▶ [PROBLEM TO WORK ON] Would you repeat the whole listing exactly, pictures excluded?

□ □ □ □

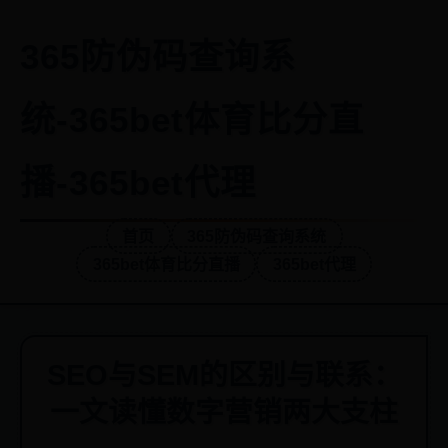
365防伪码查询系
统-365bet体育比分直
播-365bet代理
首页
365防伪码查询系统
365bet体育比分直播
365bet代理
SEO与SEM的区别与联系：
一文读懂数字营销两大支柱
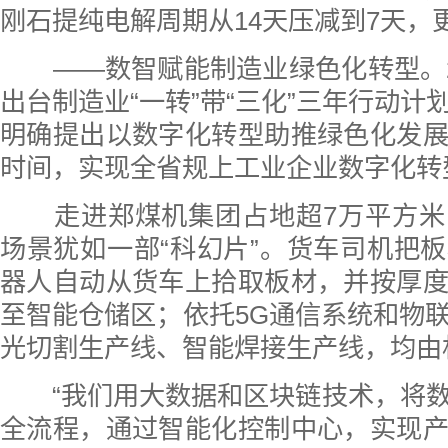
刚石提纯电解周期从14天压减到7天，
——数智赋能制造业绿色化转型。2
出台制造业“一转”带“三化”三年行动计
明确提出以数字化转型助推绿色化发
时间，实现全省规上工业企业数字化转
走进郑煤机集团占地超7万平方米
场景犹如一部“科幻片”。货车司机把
器人自动从货车上拾取板材，并按厚
至智能仓储区；依托5G通信系统和物
光切割生产线、智能焊接生产线，均由
“我们用大数据和区块链技术，将数
全流程，通过智能化控制中心，实现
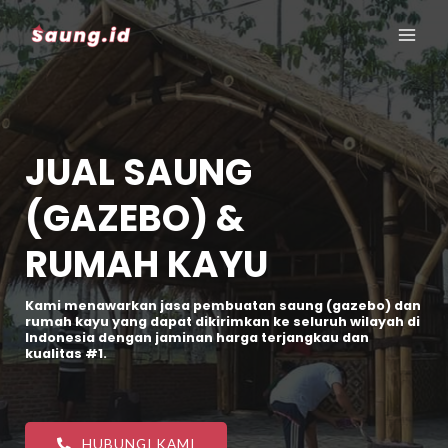
JUAL SAUNG
(GAZEBO) &
RUMAH KAYU
Kami menawarkan jasa pembuatan saung (gazebo) dan
rumah kayu yang dapat dikirimkan ke seluruh wilayah di
Indonesia dengan jaminan harga terjangkau dan
kualitas #1.
HUBUNGI KAMI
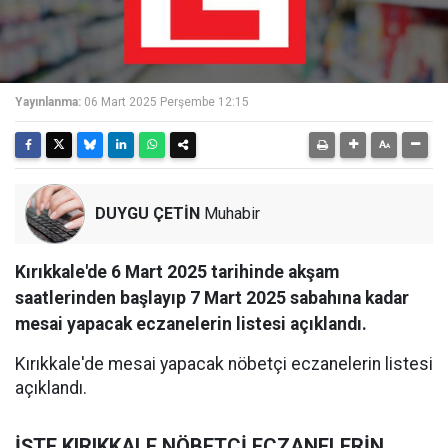
Yayınlanma:
06 Mart 2025 Perşembe 12:15
DUYGU ÇETİN
Muhabir
Kırıkkale'de 6 Mart 2025 tarihinde akşam
saatlerinden başlayıp 7 Mart 2025 sabahına kadar
mesai yapacak eczanelerin listesi açıklandı.
Kırıkkale'de mesai yapacak nöbetçi eczanelerin listesi
açıklandı.
İŞTE KIRIKKALE NÖBETÇİ ECZANELERİN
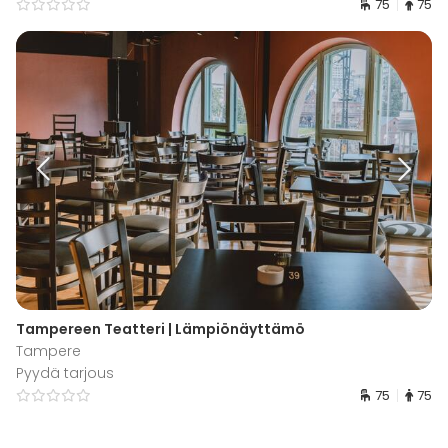
75
75
Tampereen Teatteri | Lämpiönäyttämö
Tampere
Pyydä tarjous
75
75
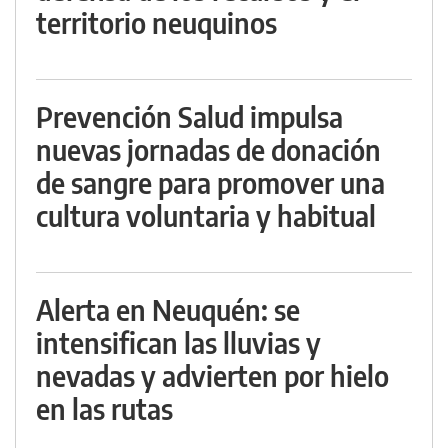
territorio neuquinos
Prevención Salud impulsa
nuevas jornadas de donación
de sangre para promover una
cultura voluntaria y habitual
Alerta en Neuquén: se
intensifican las lluvias y
nevadas y advierten por hielo
en las rutas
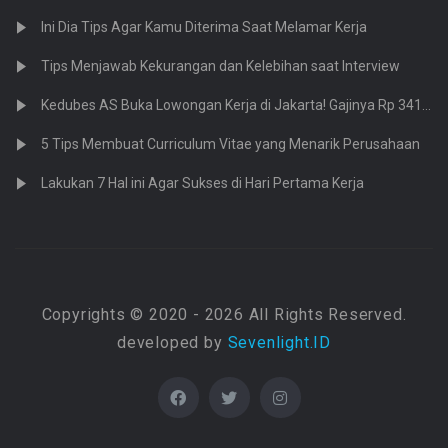
Ini Dia Tips Agar Kamu Diterima Saat Melamar Kerja
Tips Menjawab Kekurangan dan Kelebihan saat Interview
Kedubes AS Buka Lowongan Kerja di Jakarta! Gajinya Rp 341 Juta
5 Tips Membuat Curriculum Vitae yang Menarik Perusahaan
Lakukan 7 Hal ini Agar Sukses di Hari Pertama Kerja
Copyrights © 2020 - 2026 All Rights Reserved.
developed by
Sevenlight.ID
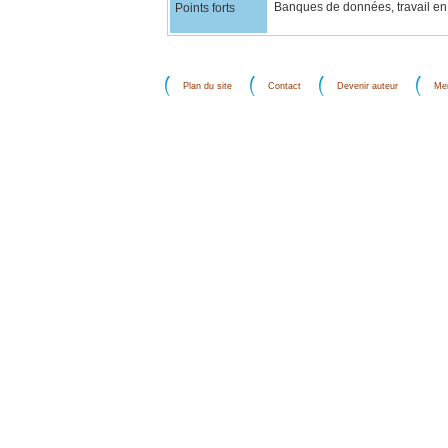
Banques de données, travail en
Points forts
Plan du site
Contact
Devenir auteur
Men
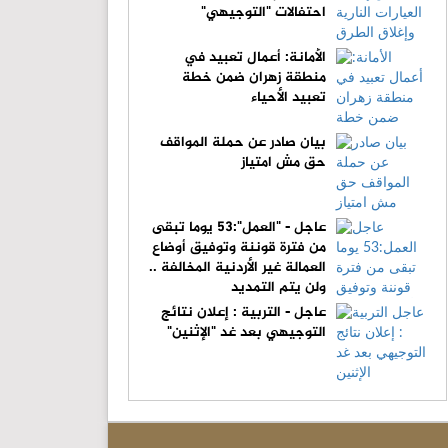
احتفالات "التوجيهي"
الأمانة: أعمال تعبيد في
منطقة زهران ضمن خطة
تعبيد الأحياء
بيان صادر عن حملة المواقف
حق مش امتياز
عاجل - "العمل":53 يوما تبقى
من فترة قوننة وتوفيق أوضاع
العمالة غير الأردنية المخالفة ..
ولن يتم التمديد
عاجل - التربية : إعلان نتائج
التوجيهي بعد غد "الإثنين"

□ □ □ □

▶ [ANSWER TO THE EXERCISE]
365防伪码查询系
统-365bet体育比分直
播-365bet代理
首页
365防伪码查询系统
365bet体育比分直播
365bet代理
SEO与SEM的区别与联系：
一文读懂数字营销两大支柱
刚石提纯电解周期从14天压减到7天，
——数智赋能制造业绿色化转型。2
出台制造业“一转”带“三化”三年行动计
明确提出以数字化转型助推绿色化发
时间，实现全省规上工业企业数字化转
走进郑煤机集团占地超7万平方米
场景犹如一部“科幻片”。货车司机把
器人自动从货车上拾取板材，并按厚
至智能仓储区；依托5G通信系统和物
光切割生产线、智能焊接生产线，均由
“我们用大数据和区块链技术，将数
全流程，通过智能化控制中心，实现
JUAL SAUNG
(GAZEBO) &
RUMAH KAYU
Kami menawarkan jasa pembuatan saung (gazebo) dan
rumah kayu yang dapat dikirimkan ke seluruh wilayah di
Indonesia dengan jaminan harga terjangkau dan
kualitas #1.
HUBUNGI KAMI
Yayınlanma:
06 Mart 2025 Perşembe 12:15
DUYGU ÇETİN
Muhabir
Kırıkkale'de 6 Mart 2025 tarihinde akşam
saatlerinden başlayıp 7 Mart 2025 sabahına kadar
mesai yapacak eczanelerin listesi açıklandı.
Kırıkkale'de mesai yapacak nöbetçi eczanelerin listesi
açıklandı.
İŞTE KIRIKKALE NÖBETÇİ ECZANELERİN
75
75
Tampereen Teatteri | Lämpiönäyttämö
Tampere
Pyydä tarjous
75
75
territorio neuquinos
Prevención Salud impulsa
nuevas jornadas de donación
de sangre para promover una
cultura voluntaria y habitual
Alerta en Neuquén: se
intensifican las lluvias y
nevadas y advierten por hielo
en las rutas
Ini Dia Tips Agar Kamu Diterima Saat Melamar Kerja
Tips Menjawab Kekurangan dan Kelebihan saat Interview
Kedubes AS Buka Lowongan Kerja di Jakarta! Gajinya Rp 341 Juta
5 Tips Membuat Curriculum Vitae yang Menarik Perusahaan
Lakukan 7 Hal ini Agar Sukses di Hari Pertama Kerja
Copyrights © 2020 - 2026 All Rights Reserved.
developed by
Sevenlight.ID
Banques de données, travail en
Points forts
Plan du site
Contact
Devenir auteur
Men
احتفالات "التوجيهي"
الأمانة: أعمال تعبيد في
منطقة زهران ضمن خطة
تعبيد الأحياء
بيان صادر عن حملة المواقف
حق مش امتياز
عاجل - "العمل":53 يوما تبقى
من فترة قوننة وتوفيق أوضاع
العمالة غير الأردنية المخالفة ..
ولن يتم التمديد
عاجل - التربية : إعلان نتائج
التوجيهي بعد غد "الإثنين"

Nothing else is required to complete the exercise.